そのことを昨日の散歩中に突然思い出し、中心人物になった軍人の名前を何人か思い出そうとして、錆び付いた頭に苦労をかけてしまった。
歩いていて、誰かが言ったことを脈略もなく思い出して、さてその人が誰だったかと頭を悩ます、そういうことが最近とみに増えた。記憶が衰えつつあることを意識させるために本人の承諾もなく、脳がこういう注意喚起の信号を送っているのだろうか。もしそうだとしても、今さら手の施しようはないのだが。
そんなことを思いながら長い坂を下り、畑中の道を折り返し掛けたら、前方から犬を連れて同じく散歩中の人が見え、次第に近付いてきた(今日の写真の辺り)。犬は白い大型のハスキーで、見覚えがあった。その時は20台前後の男の人だったが、以前に2回ほど出会った時は、その人の妹さんか姉さんか、女性だった。
その時も、この時も、犬に軽く合図を送って、犬の引率者にも挨拶した。すると昨日は、犬がクーンという甘えた鳴き声をして、近寄ろうとしてきた。

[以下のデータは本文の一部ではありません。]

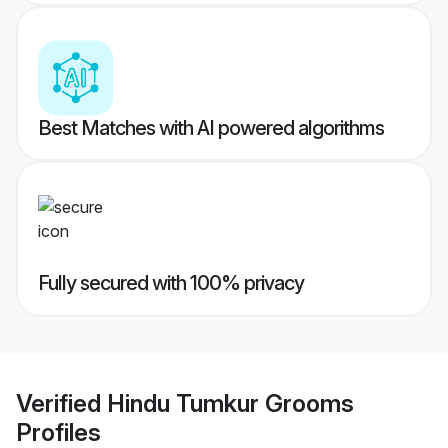
Best Matches with AI powered algorithms
Fully secured with 100% privacy
Verified
Hindu Tumkur Grooms
Profiles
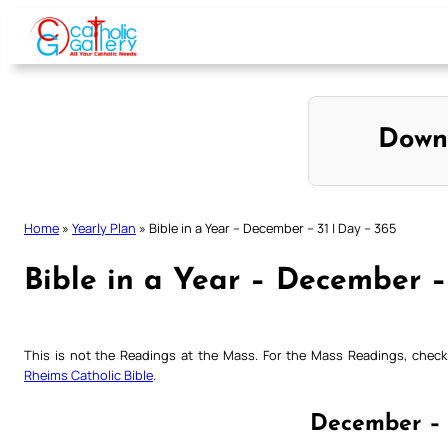
Skip
to
content
Down
Home
»
Yearly Plan
»
Bible in a Year – December – 31 | Day – 365
Bible in a Year – December –
This is not the Readings at the Mass. For the Mass Readings, che
Rheims Catholic Bible
.
December – 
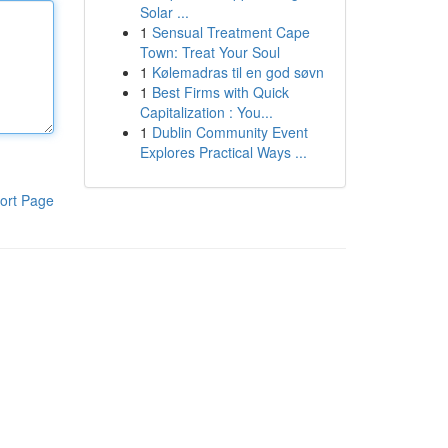
Solar ...
1
Sensual Treatment Cape
Town: Treat Your Soul
1
Kølemadras til en god søvn
1
Best Firms with Quick
Capitalization : You...
1
Dublin Community Event
Explores Practical Ways ...
ort Page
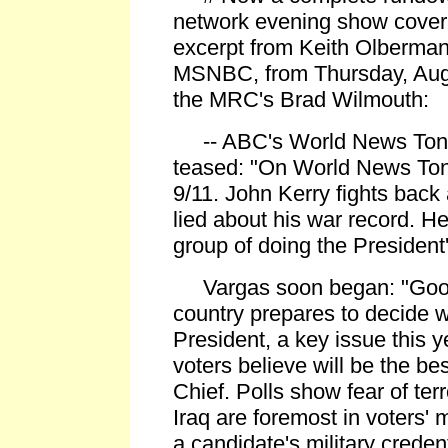
network evening show covera
excerpt from Keith Olberman
MSNBC, from Thursday, Augu
the MRC's Brad Wilmouth:
-- ABC's World News Tonig
teased: "On World News Tonig
9/11. John Kerry fights back
lied about his war record. H
group of doing the President's
Vargas soon began: "Good
country prepares to decide 
President, a key issue this 
voters believe will be the b
Chief. Polls show fear of ter
Iraq are foremost in voters'
a candidate's military creden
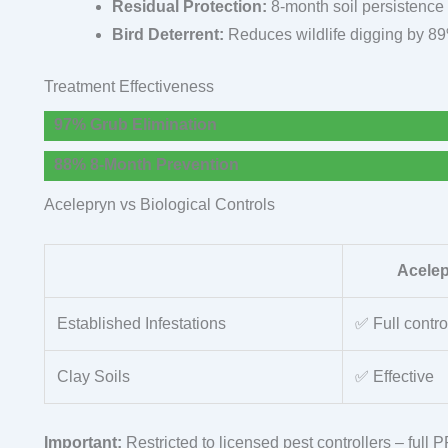
Residual Protection:
8-month soil persistence
Bird Deterrent:
Reduces wildlife digging by 8
Treatment Effectiveness
97% Grub Elimination
88% 8-Month Prevention
Acelepryn vs Biological Controls
Acele
Established Infestations
✅ Full contro
Clay Soils
✅ Effective
Important:
Restricted to licensed pest controllers – full 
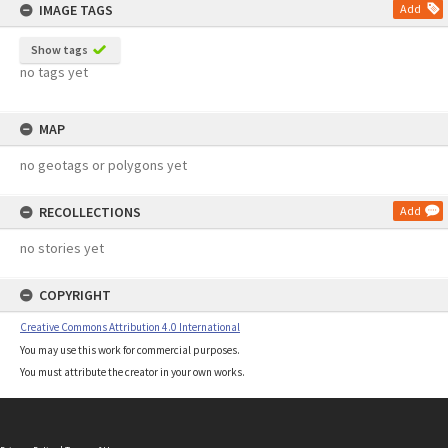
IMAGE TAGS
Add
Show tags
no tags yet
MAP
no geotags or polygons yet
RECOLLECTIONS
Add
no stories yet
COPYRIGHT
Creative Commons Attribution 4.0 International
You may use this work for commercial purposes.
You must attribute the creator in your own works.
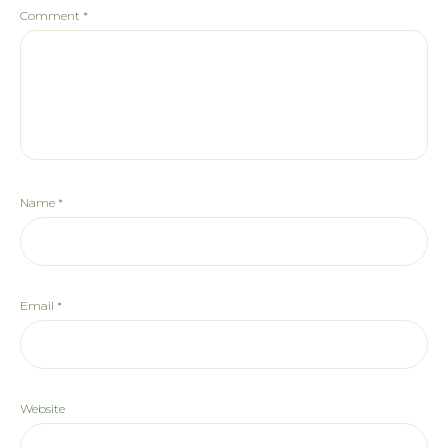
Comment
*
Name
*
Email
*
Website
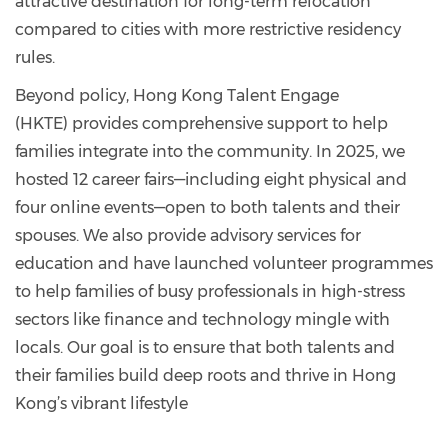
attractive destination for long-term relocation
compared to cities with more restrictive residency
rules.
Beyond policy, Hong Kong Talent Engage
(HKTE) provides comprehensive support to help
families integrate into the community. In 2025, we
hosted 12 career fairs—including eight physical and
four online events—open to both talents and their
spouses. We also provide advisory services for
education and have launched volunteer programmes
to help families of busy professionals in high-stress
sectors like finance and technology mingle with
locals. Our goal is to ensure that both talents and
their families build deep roots and thrive in Hong
Kong’s vibrant lifestyle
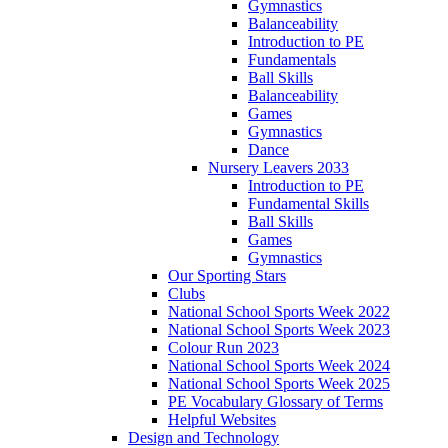
Gymnastics
Balanceability
Introduction to PE
Fundamentals
Ball Skills
Balanceability
Games
Gymnastics
Dance
Nursery Leavers 2033
Introduction to PE
Fundamental Skills
Ball Skills
Games
Gymnastics
Our Sporting Stars
Clubs
National School Sports Week 2022
National School Sports Week 2023
Colour Run 2023
National School Sports Week 2024
National School Sports Week 2025
PE Vocabulary Glossary of Terms
Helpful Websites
Design and Technology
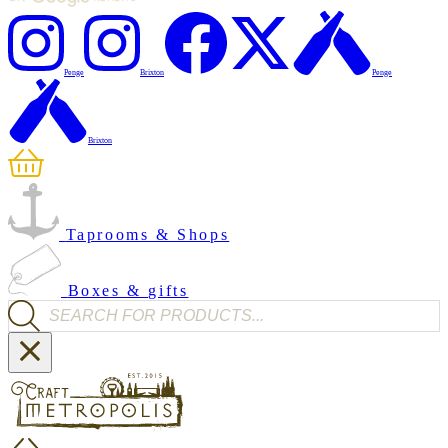
Penge
Brixton
Penge
Brixton
Taprooms & Shops
Boxes & gifts
Products search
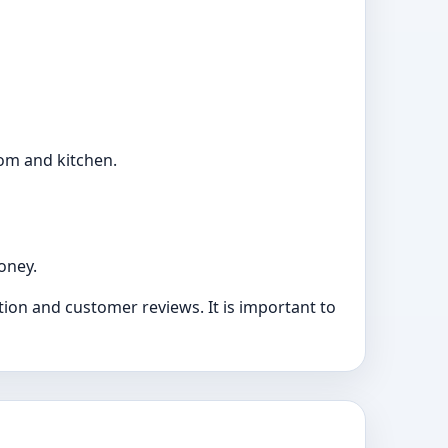
oom and kitchen.
oney.
ion and customer reviews. It is important to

初めて会った時は何の反応も見せなかったのに、その時も含めればたった3回の出会いで、しかも大分日が経っていたのに、覚えてくれていたようだった。
飼い主がこちらに警戒心を持てば、それが犬にも伝わる。時には吠えてくるが、しかし、その犬はそういう態度を見せなかった。
今の時季、まだ野良に出る人などいない。あんな人の通らない場所でも有難いことに飼い主は二人とも、こちらを単に通りすがりの人と見て、特によそよそしいふうを見せなかった。だから、犬も安心していた。
ハスキー犬を見ると、「アラスカのメメ」を思い出す。調べたら、あれから35年も経っている。
彼女の連れていた大きなハスキー犬が、小さな村の駅前にある広場で、山を目指すドイツ隊にからかわれていたのを庇ってやって知り合った。それがキッカケで彼女の通う学校まで一緒に散歩をしたことも覚えている。
その後にもこの村を訪れる機会はあったが、会えなかった。今ごろは結婚してきっといい母親になっているだろう。Nよ、覚えているか。
光陰矢の如し、本日はこの辺で。